ECOWAS Brown Card Scheme to Ensure Insurance Cover for 3rd Party Liability -Says Executive Secretary

By Samsideen Ceesay

The Executive Secretary of the National Bureau for Ecowas Brown Card Scheme in The Gambia, Mr Saihou Samba has said that the Scheme provides insurance coverage for Third Party Liability risks relating to accidents resulting in deaths, bodily injury and property damage by providing compensation to victims of motor vehicle accidents which occur while travelling within the sub-region.

He made this exhortation during a nation-wide sensitisation targeting the border officials, governors and the business community on the relevant protocols and other regional programmes that are implemented by ECOWAS and other stakeholders.

 He intimated that the ECOWAS heads of state and government on the 29th May 1982 in Cotonou, Benin, signed a protocol to establish the ECOWAS Brown Card Insurance Scheme.
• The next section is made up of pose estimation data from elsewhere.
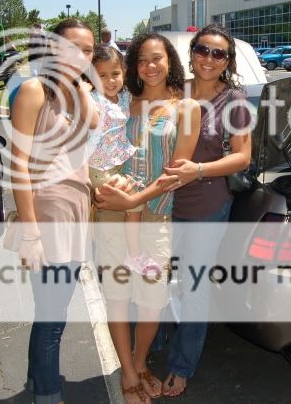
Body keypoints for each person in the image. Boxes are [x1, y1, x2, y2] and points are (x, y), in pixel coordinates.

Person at [94, 33, 201, 404]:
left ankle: (140, 362)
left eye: (157, 59)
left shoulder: (186, 110)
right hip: (112, 217)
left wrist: (134, 200)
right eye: (141, 60)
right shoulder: (125, 102)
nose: (150, 66)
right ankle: (127, 372)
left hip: (156, 218)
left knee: (152, 298)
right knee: (119, 296)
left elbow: (175, 172)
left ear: (170, 61)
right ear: (133, 66)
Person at [153, 24, 252, 398]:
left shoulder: (234, 101)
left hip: (206, 205)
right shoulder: (174, 92)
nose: (209, 59)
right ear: (191, 52)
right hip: (161, 202)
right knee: (157, 278)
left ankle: (182, 366)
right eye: (203, 50)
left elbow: (243, 156)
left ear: (227, 61)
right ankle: (154, 343)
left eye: (218, 53)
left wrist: (196, 170)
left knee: (193, 286)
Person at [11, 18, 100, 404]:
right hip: (46, 216)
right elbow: (18, 165)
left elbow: (94, 122)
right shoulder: (34, 91)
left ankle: (37, 380)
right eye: (71, 47)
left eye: (89, 50)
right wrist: (29, 234)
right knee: (52, 315)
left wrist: (78, 82)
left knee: (52, 309)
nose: (81, 55)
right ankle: (48, 392)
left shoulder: (77, 92)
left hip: (75, 212)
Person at [87, 45, 160, 275]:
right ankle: (134, 254)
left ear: (124, 72)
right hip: (99, 167)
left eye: (115, 74)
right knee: (133, 202)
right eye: (102, 75)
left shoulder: (125, 97)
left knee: (128, 204)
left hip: (118, 162)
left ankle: (118, 254)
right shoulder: (92, 99)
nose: (110, 81)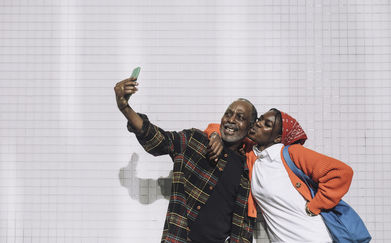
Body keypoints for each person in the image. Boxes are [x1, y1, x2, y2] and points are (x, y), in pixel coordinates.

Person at [114, 77, 257, 243]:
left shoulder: (249, 167)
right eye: (228, 114)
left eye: (240, 117)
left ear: (250, 127)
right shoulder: (195, 141)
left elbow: (242, 225)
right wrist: (125, 108)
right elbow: (158, 139)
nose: (231, 120)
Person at [206, 108, 354, 242]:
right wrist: (214, 135)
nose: (258, 124)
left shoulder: (292, 153)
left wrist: (315, 206)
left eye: (267, 124)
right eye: (260, 119)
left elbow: (341, 172)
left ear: (277, 138)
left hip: (313, 237)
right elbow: (220, 128)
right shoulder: (252, 153)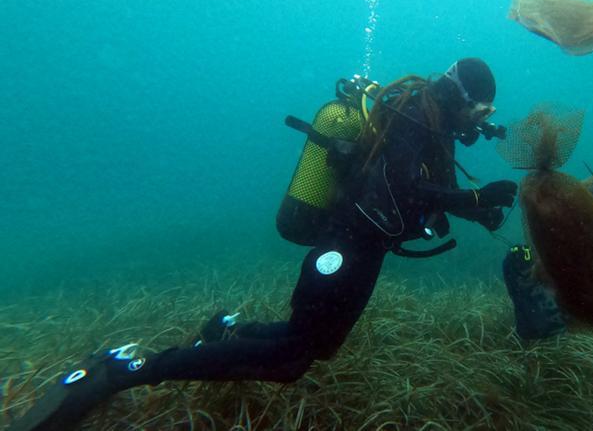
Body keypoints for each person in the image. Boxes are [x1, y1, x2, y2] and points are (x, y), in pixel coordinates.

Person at [11, 58, 519, 431]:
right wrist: (472, 195)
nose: (480, 120)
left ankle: (225, 330)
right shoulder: (408, 120)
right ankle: (129, 370)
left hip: (367, 250)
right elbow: (406, 186)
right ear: (456, 96)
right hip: (344, 247)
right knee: (292, 358)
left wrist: (478, 209)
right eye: (478, 108)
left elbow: (429, 197)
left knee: (314, 345)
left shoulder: (434, 128)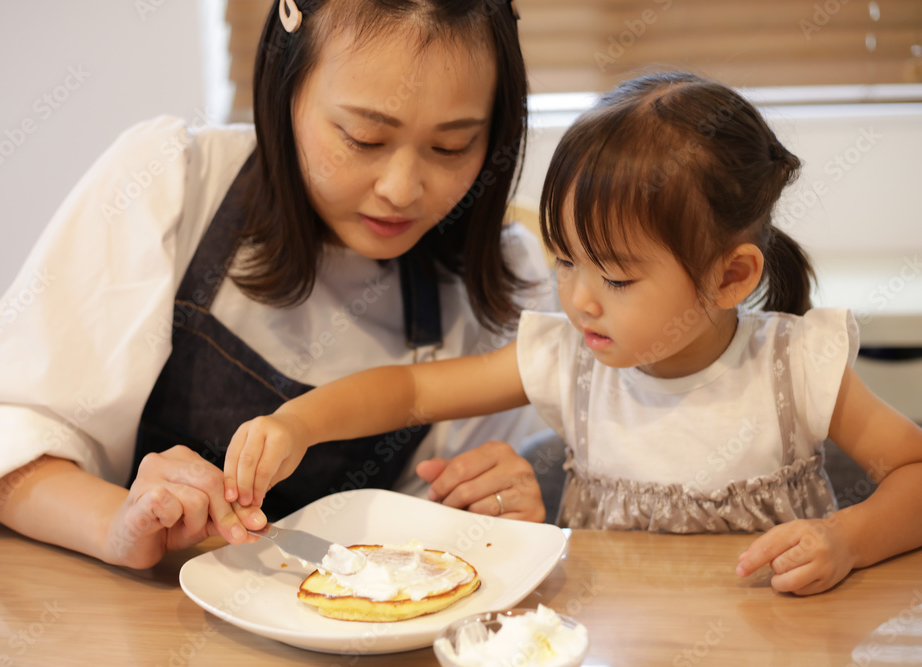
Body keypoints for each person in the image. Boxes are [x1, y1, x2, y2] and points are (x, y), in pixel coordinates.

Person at [224, 71, 922, 596]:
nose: (578, 299)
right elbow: (411, 389)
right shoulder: (570, 359)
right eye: (564, 259)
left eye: (615, 279)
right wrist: (297, 423)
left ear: (730, 277)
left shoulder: (795, 365)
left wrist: (847, 540)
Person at [0, 0, 553, 569]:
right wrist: (116, 524)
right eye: (364, 138)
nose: (401, 189)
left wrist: (491, 510)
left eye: (452, 147)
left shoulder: (499, 286)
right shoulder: (173, 186)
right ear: (286, 88)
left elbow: (432, 539)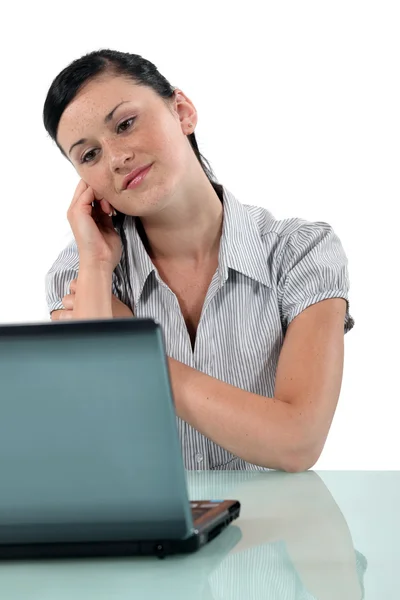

The Scheme is one of the very first protocols to be implemented by ECOWAS since its birth as a regional body in 1975.

Accordingly, the Scheme was derived from the Protocol on Free Movement of Goods and Persons across Territorial Boundaries in the West African sub-region.

“The main objective of the Scheme is to ensure prompt and fair compensation to victims of motor accidents caused by non-citizen motorists visiting their territory from other ECOWAS member states. Hence, the system guarantees a motor insurance cover which leads to the realisation of the free movement objectives of the ECOWAS,” Mr Samba affirmed.

He further explained that the Brown Card is essentially a territorial extension of the local motor third-party liability insurance cover, implying that the Brown Card motor certificate cannot stand alone or should not be issued in isolation of an underlying local motor third-party liability insurance cover or policy.

 “The malpractice of not obtaining Brown Card from the right source has considerably reduced currently with the introduction of the automatic issuance of the Brown Card to all motorists taking the motor insurance policy,” the Executive Secretary observed.